Topological holography (TH), or SymTFT, realizes symmetries and dualities of a quantum system as boundary data of a topological bulk in one higher dimension. We formulate fracton topological holography (FTH), extending this mechanism from liquid topological orders to fracton stabilizer codes. The construction is organized as a general four-stage framework: prepare the bulk model and compute its excitations, determine boundary data and admissible gapped top boundaries, identify the low-energy preserving operator algebra together with its symmetry, relation, and twist data, and then switch among top boundaries to compare the induced boundary descriptions. As a type-I example, we develop FTH for the X-cube model with smooth and rough top boundaries; for a minimal effective Hamiltonian, both yield transverse-field plaquette Ising models, with exchanged subsystem symmetry and twist data, and the boundary switch is implemented by a linear-depth local unitary sequential quantum circuit (SQC).
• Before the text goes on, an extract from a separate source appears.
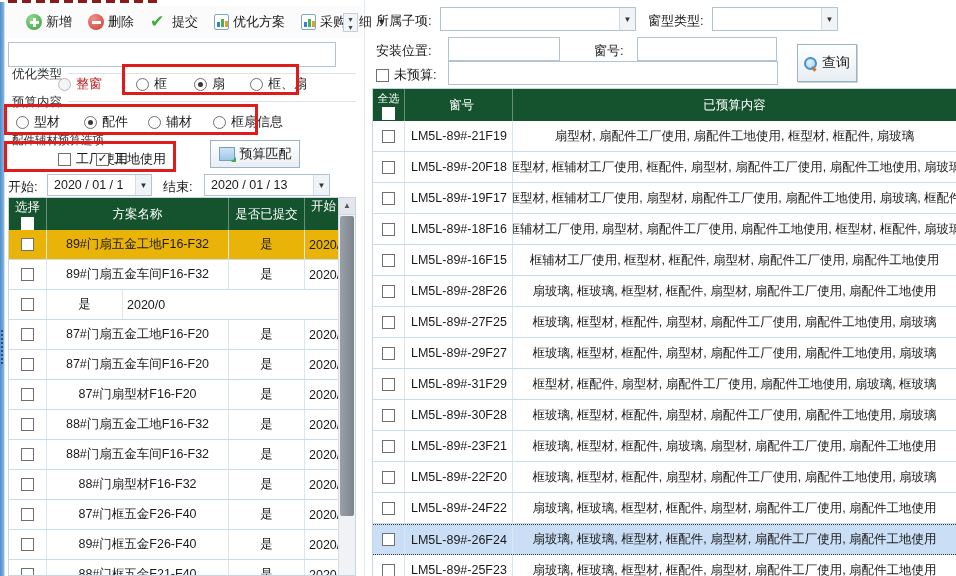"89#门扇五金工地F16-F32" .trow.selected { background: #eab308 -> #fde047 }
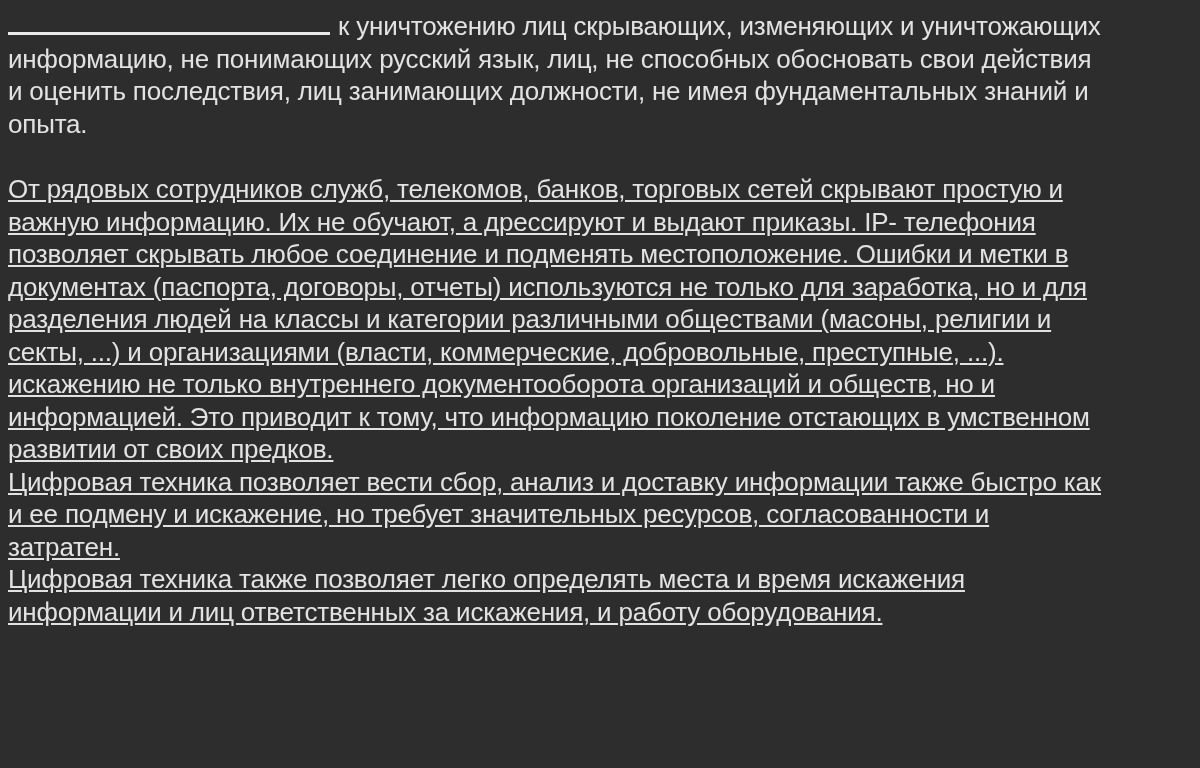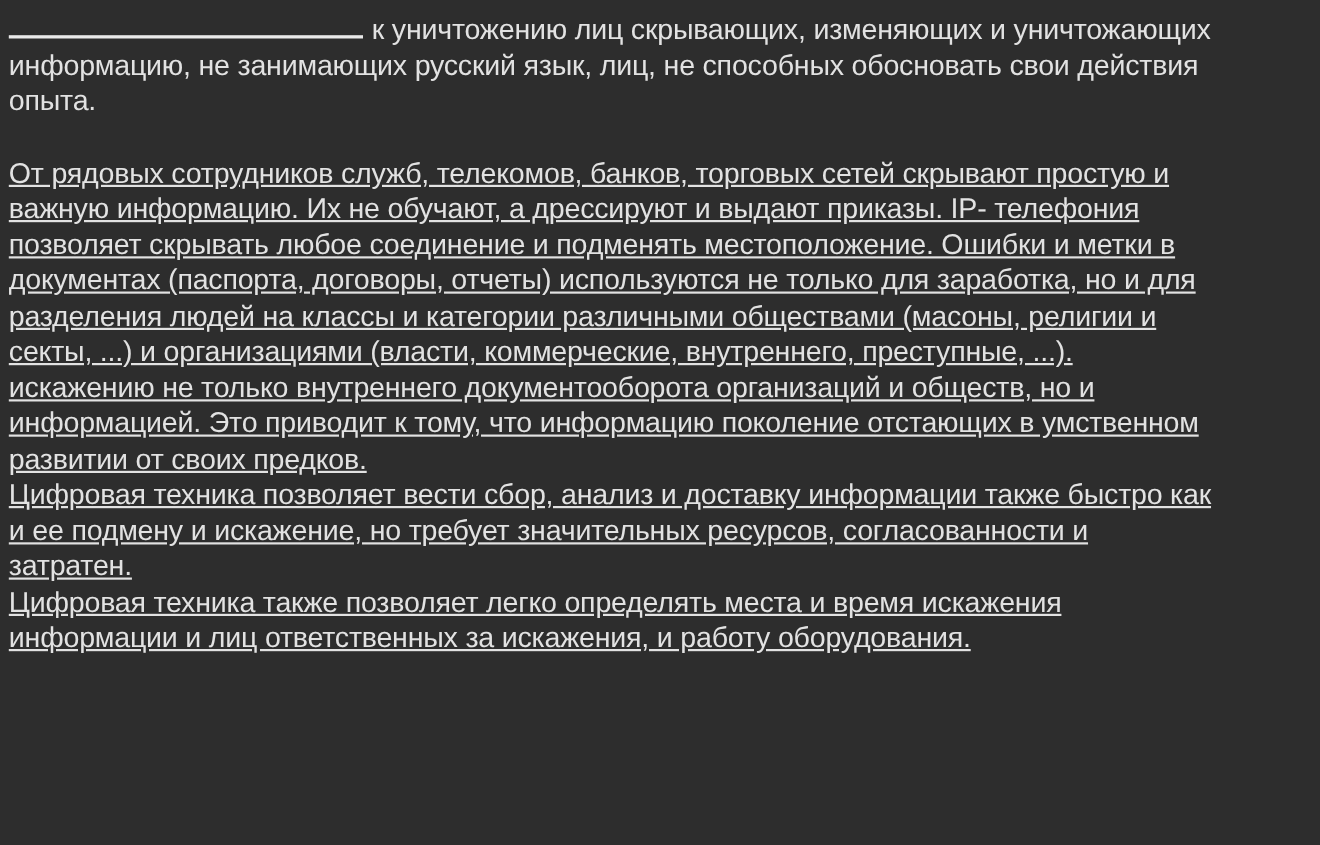"информацию, не занимающих русский язык," span { text: занимающих -> понимающих }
As a type-II example, we formulate FTH for Haah's cubic code in the Laurent-polynomial stabilizer formalism and analyze the natural $(Z)$ and $(X)$ top boundaries, which induce two two-dimensional qubit systems related locally by exchanging generalized plaquette Ising and transverse-field terms and nonlocally by a symmetry--relation duality. These results show that FTH is a genuine extension of TH to both type-I and type-II fracton orders. FTH therefore provides a concrete framework for organizing and understanding duality, with the prospect of offering a systematic route to new dualities.